Dilemas da doação de órgãos
Enviada em 16/10/2019
De acordo com o sociólogo Émile Durkheim, “A solidariedade social é fruto da consciência coletiva”. por outro lado, vê-se a necessidade de que os indivíduos compreendam a finalidade da doação de órgãos no Brasil, uma vez que, mesmo sendo uma referência mundial na área de transplantes, o país ainda sofre com os dilemas existentes acerca desse assunto. Visto isso, é imprescindível a atenção e discussão acerca do baixo conhecimento do processo transplantador, do ínfimo número de doadores e da falta de investimento por parte do Estado.
A princípio, nota-se que há, em grande parcela da população, um desconhecimento em relação ao procedimento de cessão de órgãos. Dessa maneira, pode-se observar que essa situação gera uma contradição ao pensamento de Durkheim, pois, não havendo a conscientização, não há a atitude solidária. Além disso, dados coletados pelo O Globo mostram que 50% das famílias não concedem a autorização do transplante após morte cerebral mesmo com o consentimento prévio do doador, fato que explicita ainda mais a desinformação existente na sociedade brasileira sobre essa pauta tão relevante, que, em tese, deveria ser tratada desde a infância.
Simultaneamente, fatores como o baixo número de doadores e a ausência de investimento do Estado na conscientização da população afirmam-se cada vez mais como desafios para a doação de órgãos no Brasil. Ainda que o número de doadores tenha crescido, de acordo com a ABTO (Associação Brasileira de Transplante de Órgãos), de 10,7 para 17,0 pmp - por milhão de população - entre 2011 e 2018, esse é um índice relativamente baixo ao considerar-se o tamanho da população brasileira. Destarte, essa situação demonstra a ineficiência governamental na tentativa de conscientizar e captar voluntários para transplantes, algo que deve ser corrigido de imediatamente.

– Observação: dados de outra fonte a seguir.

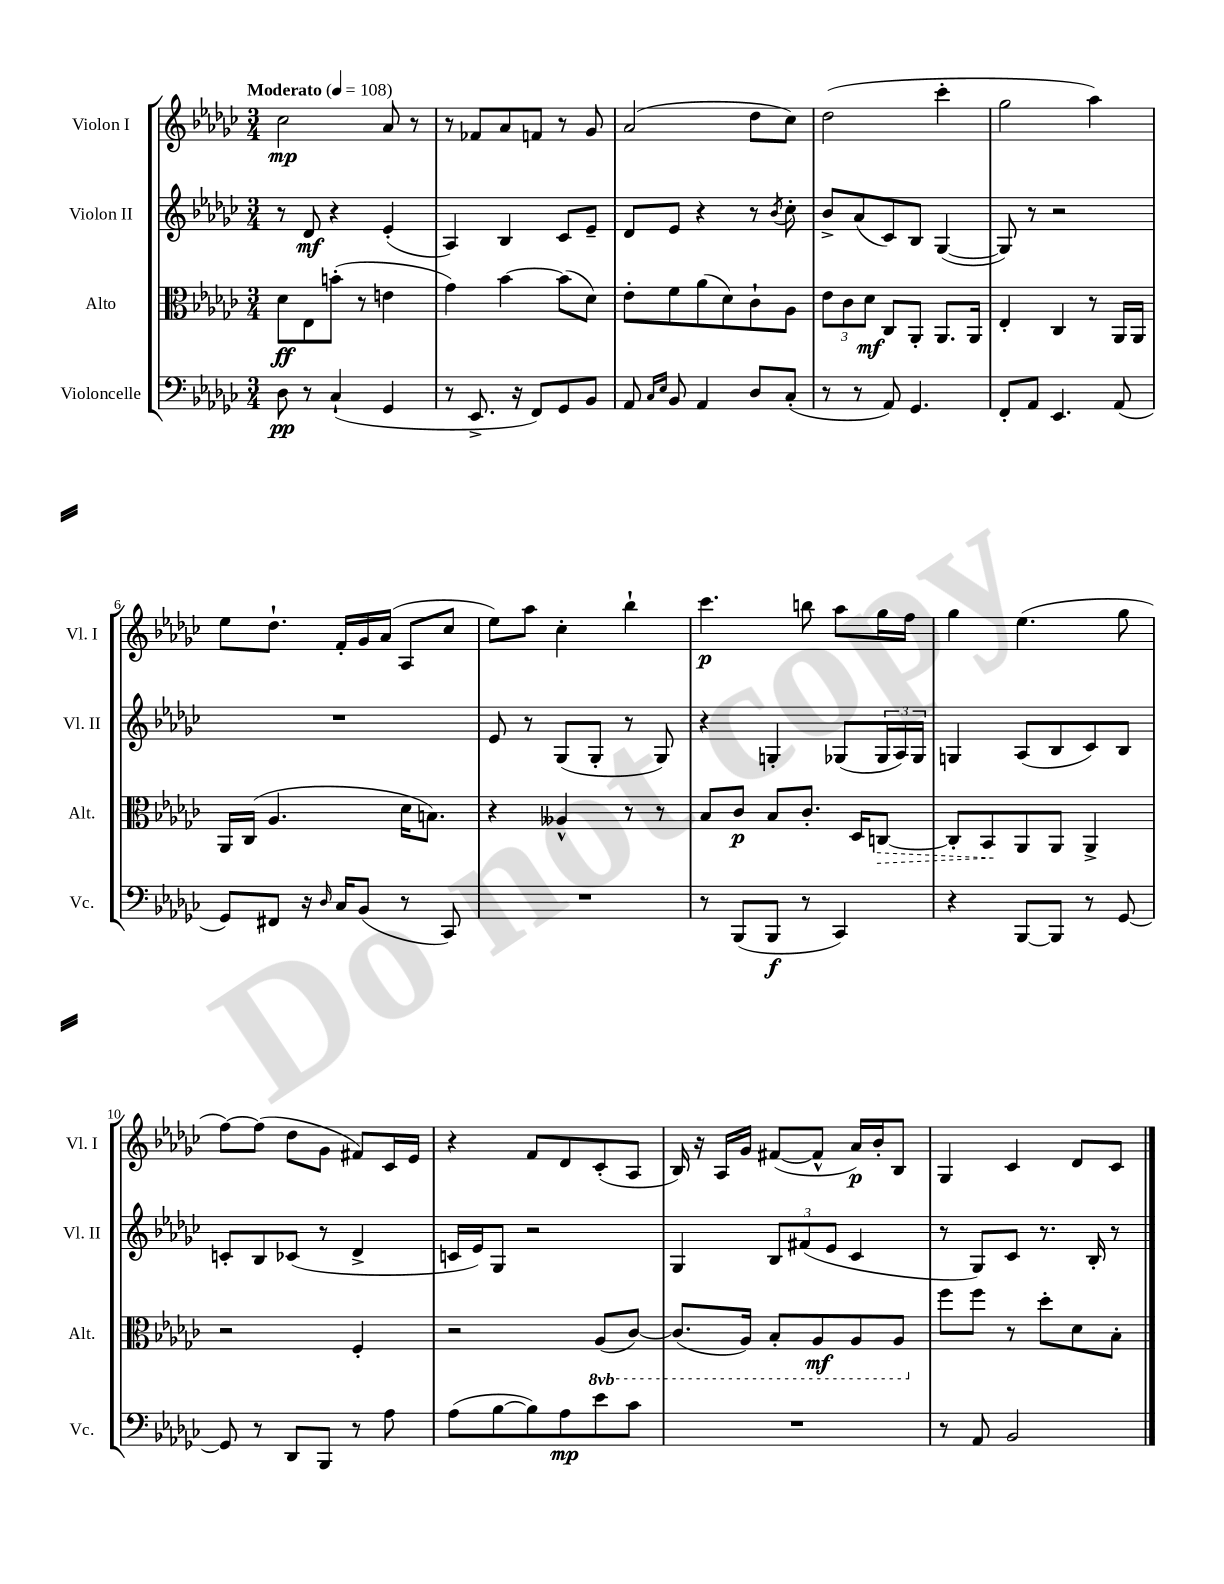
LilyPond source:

<<
\new StaffGroup <<
\new Staff = "s0" \with { instrumentName = "Violon I" shortInstrumentName = "Vl. I" } {
    \clef treble \key ges \major \numericTimeSignature \time 3/4 \tempo "Moderato" 4 = 108
    ces''2\mp aes'8 r8 |
    r8 fes'8 aes'8 f'8 r8 ges'8 |
    aes'2( des''8 ces''8) |
    des''2( ces'''4-. |
    ges''2 aes''4) |
    ees''8 des''8.-! f'16-. ges'16 aes'16( aes8 ces''8 |
    ees''8) aes''8 ces''4-. bes''4-! |
    ces'''4.\p b''8 aes''8 ges''16 f''16 |
    ges''4 ees''4.( ges''8 |
    f''8~) f''8( des''8 ges'8 fis'8) ces'16 ees'16 |
    r4 f'8 des'8 ces'8-.( aes8 |
    bes16) r16 aes16 ges'16 fis'8~( fis'8-^ aes'16\p) bes'16-. bes8 |
    ges4 ces'4 des'8 ces'8 \bar "|." |
}
\new Staff = "s1" \with { instrumentName = "Violon II" shortInstrumentName = "Vl. II" } {
    \clef treble \key ges \major \numericTimeSignature \time 3/4
    r8 des'8\mf r4 ees'4-.( |
    aes4) bes4 ces'8 ees'8-- |
    des'8 ees'8 r4 r8 \acciaccatura { bes'8 } ces''8-. |
    bes'8-> aes'8( ces'8) bes8 ges4~( |
    ges8) r8 r2 |
    R2. |
    ees'8 r8 ges8( ges8-. r8 ges8) |
    r4 g4-. ges8( \tuplet 3/2 { ges16 aes16) ges16 } |
    g4 aes8( bes8 ces'8) bes8 |
    c'8-. bes8 ces'8( r8 des'4-> |
    c'16 ees'16) ges8 r2 |
    ges4 \tuplet 3/2 { bes8 fis'8( ees'8 } ces'4 |
    r8 ges8) ces'8 r8. bes16-. r8 \bar "|." |
}
\new Staff = "s2" \with { instrumentName = "Alto" shortInstrumentName = "Alt." } {
    \clef alto \key ges \major \numericTimeSignature \time 3/4 \set Staff.ottavationMarkups = #ottavation-simple-ordinals
    des'8\ff ees8 b'8-.( r8 e'4 |
    ges'4) bes'4~ bes'8( des'8) |
    ees'8-. f'8 aes'8( des'8) ces'8-! aes8 |
    \tuplet 3/2 { ees'8 ces'8 des'8\mf } ces8 aes,8-. aes,8. aes,16 |
    ees4-. ces4 r8 aes,16 aes,16 |
    aes,16 ces16( aes4. des'16 b8.) |
    r4 aeses4-^ r8 r8 |
    bes8 ces'8\p bes8 ces'8.-. des16 \once \override Hairpin.style = #'dashed-line c8~\> |
    c8-. bes,8\! aes,8 aes,8 aes,4-> |
    r2 f4-. |
    r2 \ottava #-1 aes,8( ces8~) |
    ces8.( aes,16) bes,8-. aes,8\mf aes,8 aes,8 \ottava #0 |
    f''8 f''8 r8 des''8-. des'8 bes8-. \bar "|." |
}
\new Staff = "s3" \with { instrumentName = "Violoncelle" shortInstrumentName = "Vc." } {
    \clef bass \key ges \major \numericTimeSignature \time 3/4
    des8\pp r8 ces4-!( ges,4 |
    r8 ees,8.-> r16 f,8) ges,8 bes,8 |
    aes,8 \grace { ces16 ees16 } bes,8 aes,4 des8 ces8-.( |
    r8 r8 aes,8) ges,4. |
    f,8-. aes,8 ees,4. aes,8( |
    ges,8) fis,8 r16 \grace { des16 } ces16 bes,8( r8 ces,8) |
    R2. |
    r8 bes,,8( bes,,8\f r8 ces,4) |
    r4 bes,,8~ bes,,8 r8 ges,8~ |
    ges,8 r8 des,8 bes,,8 r8 aes8 |
    aes8( bes8~ bes8) aes8\mp ees'8 ces'8 |
    R2. |
    r8 aes,8 bes,2 \bar "|." |
}
>>
>>
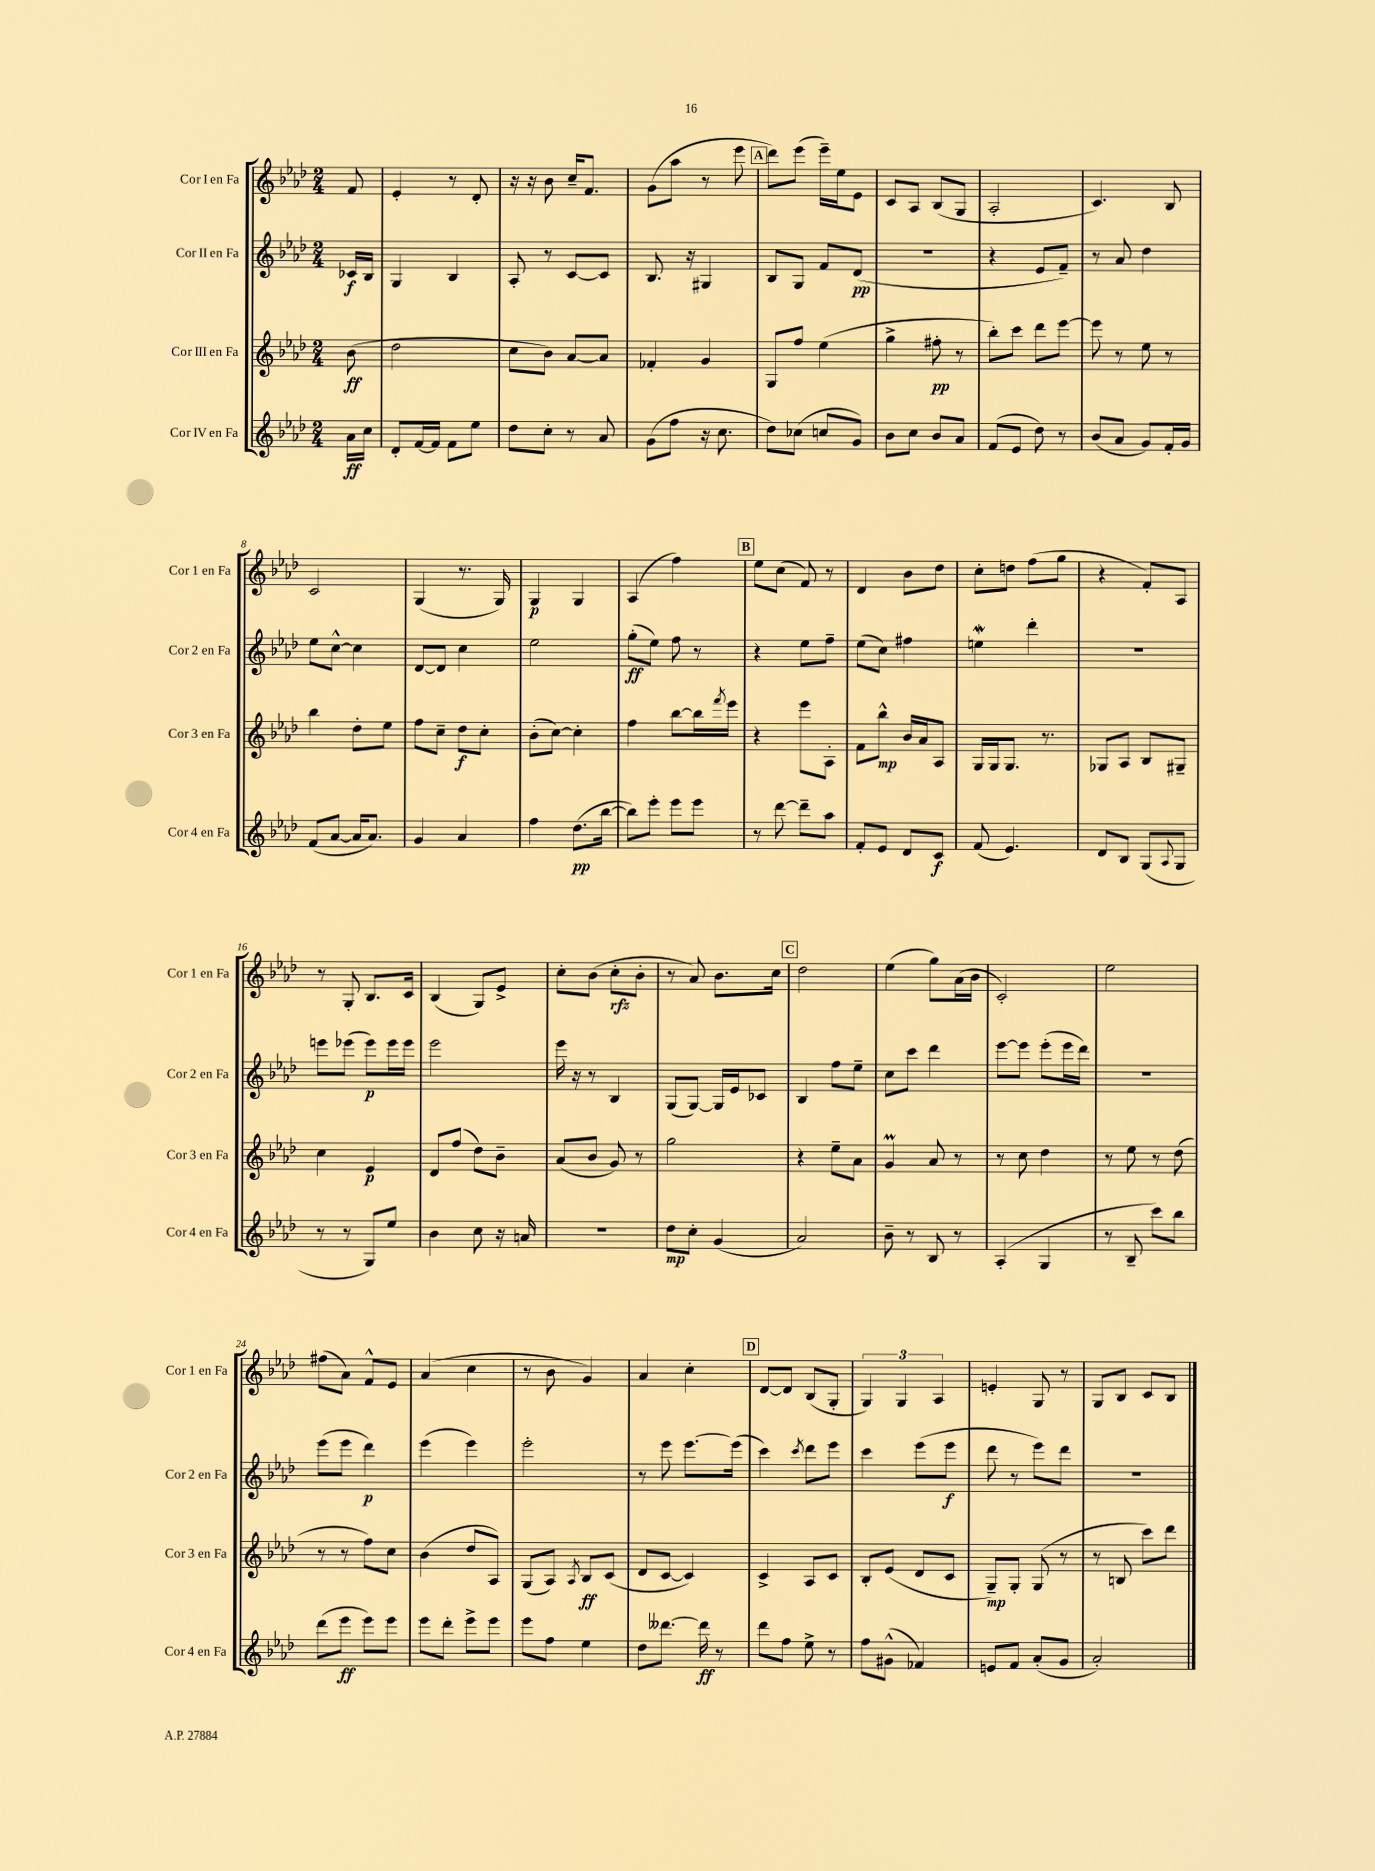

**kern	**kern	**kern	**kern
*staff4	*staff3	*staff2	*staff1
*clefG2	*clefG2	*clefG2	*clefG2
*k[b-e-a-d-]	*k[b-e-a-d-]	*k[b-e-a-d-]	*k[b-e-a-d-]
*M2/4	*M2/4	*M2/4	*M2/4
16a-	(8b-	16c-	8f
16cc	.	16B-	.
=	=	=	=
8d-'	2dd-	4G	4e-'
[16f	.	.	.
16f]	.	.	.
8f	.	4B-	8r
8ee-	.	.	8d-'
=	=	=	=
8dd-	8cc	8A-'	16r
.	.	.	16r
8cc'	8b-)	8r	8b-
8r	[8a-	[8c	16cc~
.	.	.	8.f
8a-	8a-]	8c]	.
=	=	=	=
(8g	4f-'	8.B-	(8g
8ff	.	.	8aa-
.	.	16r	.
16r	4g	4G#	8r
8.cc	.	.	.
.	.	.	8eee-
=	=	=	=
8dd-)	8G	8B-	8ddd-)
(8cc-	8ff	8G	(8eee-
8cc	(4ee-	8f	16eee-~)
.	.	.	16ee-
8g)	.	(8d-	8e-
=	=	=	=
8b-	4gg^	2r	8c
8cc	.	.	8A-
8b-	8ff#'	.	(8B-
8a-	8r	.	8G
=	=	=	=
(8f	8bb-')	4r	2A-'
8e-	8ccc	.	.
8dd-)	8ddd-	8e-	.
8r	[8eee-	8f~)	.
=	=	=	=
(8b-	8eee-]	8r	4.c)
8a-	8r	8a-	.
8g)	8ee-	4dd-	.
16f'	8r	.	8B-
16g	.	.	.
=	=	=	=
(8f	4bb-	8ee-	2c
[8a-	.	[8cc^^	.
16a-]	8dd-'	4cc]	.
8.a-)	.	.	.
.	8ee-	.	.
=	=	=	=
4g	8ff	[8d-	(4G
.	8cc~	8d-]	.
4a-	8dd-	4cc	8.r
.	8cc'	.	.
.	.	.	16G)
=	=	=	=
4ff	(8b-'	2ee-	4G
.	[8cc)	.	.
(8.dd-	4cc']	.	4G
[16bb-	.	.	.
=	=	=	=
8bb-])	4ff	(8gg'	(4A-
8eee-'	.	8ee-)	.
8eee-	[8bb-	8ff	4ff)
8eee-	16bb-]	8r	.
.	8qfff	.	.
.	16eee-	.	.
=	=	=	=
8r	4r	4r	8ee-
[8ddd-	.	.	(8cc
8ddd-~]	8eee-	8ee-	8f)
8aa-	8A-'	8ff~	8r
=	=	=	=
8f'	8f	(8ee-	4d-
8e-	8bb-^^	8cc)	.
8d-	16b-	4ff#	8b-
.	16a-	.	.
8c	8A-	.	8dd-
=	=	=	=
(8f	16G	4ee	8cc'
.	16G	.	.
4.e-)	8.G	.	8dd
.	.	4ddd-'	(8ff
.	8.r	.	.
.	.	.	8gg
=	=	=	=
8d-	8G-	2r	4r
8B-	8A-	.	.
(8G	8B-	.	8f')
8qqA-	.	.	.
8G	8G#~	.	8A-
=	=	=	=
8r	4cc	8eee	8r
8r	.	(8eee-	8G'
8G)	4e-	8eee-)	8.B-
8ee-	.	16eee-	.
.	.	16eee-	16c
=	=	=	=
4b-	8d-	2eee-	(4B-
.	(8ff	.	.
8cc	8dd-)	.	8G)
16r	8b-~	.	8e-^
16a	.	.	.
=	=	=	=
2r	(8a-	16eee-	8cc'
.	.	16r	.
.	8b-	8r	(8b-
.	8g)	4B-	8cc'
.	8r	.	8b-'
=	=	=	=
8dd-	2gg	(8G	8r
8cc'	.	[8G)	8a-)
(4g	.	16G]	8.b-
.	.	16e-	.
.	.	8c-	.
.	.	.	16cc
=	=	=	=
2a-)	4r	4B-	2dd-
.	8ee-~	8ff	.
.	8a-	8ee-~	.
=	=	=	=
8b-~	4g	8cc	(4ee-
8r	.	8ccc	.
8B-	8a-	4ddd-	8gg)
8r	8r	.	(16a-
.	.	.	16b-
=	=	=	=
(4A-'	8r	[8eee-	2c')
.	8cc	8eee-]	.
4G	4dd-	(8eee-'	.
.	.	16eee-	.
.	.	16ddd-)	.
=	=	=	=
8r	8r	2r	2ee-
8B-~	8ee-	.	.
8ccc)	8r	.	.
8bb-	(8dd-	.	.
=	=	=	=
(8ddd-	8r	(8eee-	(8ff#
8eee-	8r	8eee-	8a-)
8eee-)	8ff)	4ddd-)	8f^^
8eee-	8cc	.	8e-
=	=	=	=
8eee-	(4b-	(4eee-	(4a-
8ddd-'	.	.	.
8eee-^	8dd-	4eee-)	4cc
8eee-	8A-)	.	.
=	=	=	=
8eee-	(8G	2eee-'	8r
8ff	8A-)	.	8b-
.	8qA-	.	.
4ee-	8B-	.	4g)
.	(8c	.	.
=	=	=	=
8dd-	8d-	8r	4a-
[8.ddd--	[8c	8eee-	.
.	4c])	[8.eee-	4cc'
16ddd--]	.	.	.
8r	.	.	.
.	.	(16eee-]	.
=	=	=	=
8ddd-	4c^	4ccc)	[8d-
8ff	.	.	8d-]
.	.	8qccc	.
8ee-^	8A-	8ddd-	(8B-
8r	8c	8eee-	8G'
=	=	=	=
8ff	8B-'	4ccc	6G)
(8g#^^	(8e-	.	.
.	.	.	6G
4f-)	8d-	(8eee-	.
.	.	.	6A-
.	8c	8eee-	.
=	=	=	=
8e	8G~)	8ddd-	4e'
8f	8G'	8r	.
(8a-'	(8G	8eee-)	8G
8g	8r	8ddd-	8r
=	=	=	=
2a-')	8r	2r	8G
.	8B	.	8B-
.	8ccc)	.	8c
.	8ddd-	.	8B-
==	==	==	==
*-	*-	*-	*-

Diante do exposto, é possível postular que os maiores desafios da doação de órgãos no Brasil são provenientes da falta de consciência coletiva e da ausência de investimentos estatais. Sendo assim, faz-se necessária uma do Estado, por meio dos Ministérios da Saúde, da Educação e da Cidadania, na criação do projeto “Viver Solidário”, que atuaria por meio de palestras e campanhas conscientizadoras e de acolhimento em três frentes: na grade curricular da Educação Básica, nos meios de comunicação social e nas atividades da saúde em que haja potenciais doadores e receptores de órgãos. Essa ação visa a criação de um comportamento de solidariedade social desde a infância, além do acolhimento e da conversa com as famílias que participam do processo transplantador, com a finalidade de conscientizá-las acerca da importância desse ato e elevar o número de transplantes de órgãos no Brasil, que, de acordo com o Ministério da Saúde, já é o 2º maior transplantador do mundo.